You can specify one or more coverage reports to collect, including wildcard paths. GitLab then takes the coverage information in all the files and combines it together.
My pipeline consist of the following stages:
build
unit tests
integration tests
On the 'unit tests’ stage I have a job to expose a code coverage report (R1) and on the ‘integration tests’ stage I also have a job with a report (R2).
And it seems in an MR the only R1 is shown. When I expose R1+R2 from the same job on the ‘integration tests’ stage I see a merged result in an MR. But when reports come from different stages I see only the 1st one (R1).
Is that expected?.. Any way to have a merged result from different stages?
The thing is that ‘integration tests’ stage runs not always in my pipeline, so I can’t expose both the reports from the later stage.
Please show your .gitlab-ci.yml (at least the parts dealing with the coverage reports), it’s much easier to discuss actual code than it is to deal in abstracts.
Things I’d check:
When both reports run, do they have the same structure? That is, do the paths all match up exactly so that the reports can be combined?
When both reports run, do their outputs have differentfilenames, or is it possible one report is overwriting the other? Since the reports are going to be combined, I don’t think it’s safe to assume they’re kept separate by the analysis tool.
Despite the text you quoted, all of the examples on the page you referenced have just a single stage exposing the coverage report, with reports from previous stages being combined within the CI job(s) themselves.
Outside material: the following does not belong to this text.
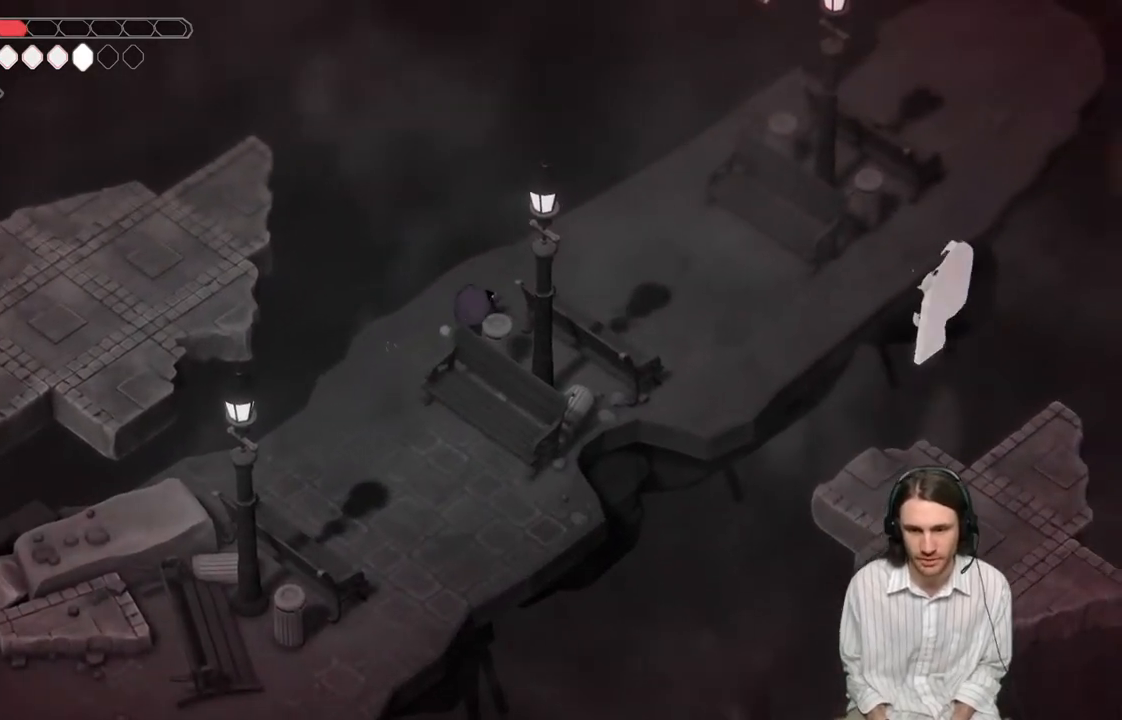
{"buttons": [], "left_stick": "down-left", "right_stick": "center", "events": []}
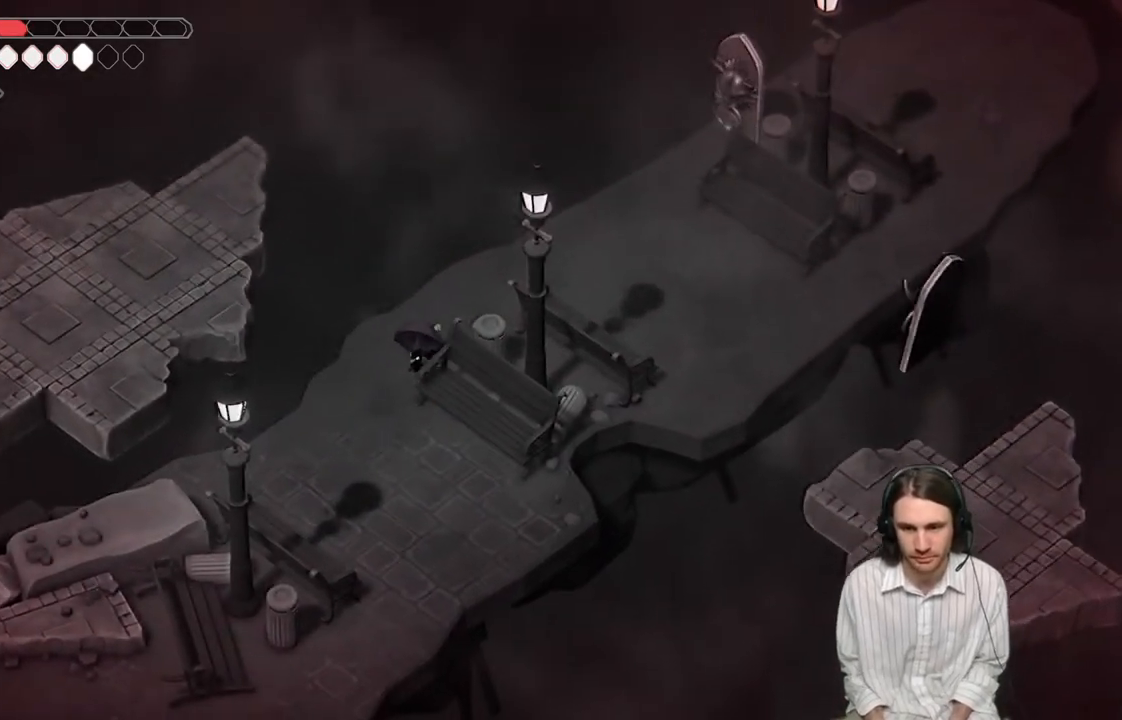
{"buttons": [], "left_stick": "down", "right_stick": "center", "events": [[183, "left_stick", "down"]]}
So it’s possible the “combine reports from multiple stages” functionality is either broken or was never implemented.
You could probably work around it yourself, though, by adding a final R3 stage that takes the report from R1, adds in the report from R2 iff it was run, and then exports the results as the final artifacts:reports:cobertura output. The Maven example looks like a pretty good template for that.
There are several open or incomplete issues/merges in the GitLab tracker that make me think that text about combining reports from multiple stages may be a bit optimistic. Combining them yourself and exporting only a single artifacts:reports:cobertura may be the best solution.
Make sure that the report-combining stage depends: on the prior ones, so that it’ll wait for them to finish before assembling the final report. (You’ll have to look up how to do that correctly when some prior stages may be optional, I’m not sure offhand.)
Filenames are different, both the reports have the same structure. If I remove R1 stage, the R2 is displayed correctly. But once R1 is in place - R2 is not taken into the account.
Unfortunately, R3 workaround doesn’t look like a solution in my case. ‘Integration tests’ job is manual. And I would like to see a coverage report in an MR for either R1 only (in case R2 is not run at all) or for both the R1+R2 (in case int tests were run). So the R3, in that case, would depend on R1 & R2, and would never be run if R2 is also not run.
Anyway, let me check the reports structure again and issues/merges you’ve mentioned. Will update the thread in case I find anything new. Thanks
Yeah, I read over the code for processing coverage reports (it’s in ci/parsers/coverage/cobertura.rb), and I no longer think that would matter. It seems to reference the files only as abstract blobs, I don’t even think they have filenames anymore by the time they’ve gotten to the parser.
It still isn’t clear to me where that parser would be run on more than one file, though. Admittedly, it’s not clear to me that it’s definitely not, either. But the code there certainly appears to only process a single report input. If it’s meant to run multiple times and be aggregated, that code is clearly elsewhere.
I think that should be workable, personally. Here’s what you could probably do.
Since integration_tests are manual, the report assembly clearly can’t be part of that stage exclusively; you want it to run even when they’re not. So you’ll need another stage for the report processing. The examples call it visualization, so why not? (They also mention that’s a non-default stage that has to be defined, though, so keep that in mind.)
When you use dependencies , the status of the previous job is not considered. If a job fails or it’s a manual job that isn’t triggered, no error occurs.
So, what you want is a new stage, that has dependencies on both stages that generate coverage input. And then you want to combine the reports in that final stage.
Though you might be able to just skip the needs, with separate stages. The docs make it sound like they’ll be ordered automatically unless overridden with needs. Not 100% sure about that, though.
And if just brute-force cat-ing multiple XML files together doesn’t produce a usable file, I’m sure there’s a report-combining script out there somewhere.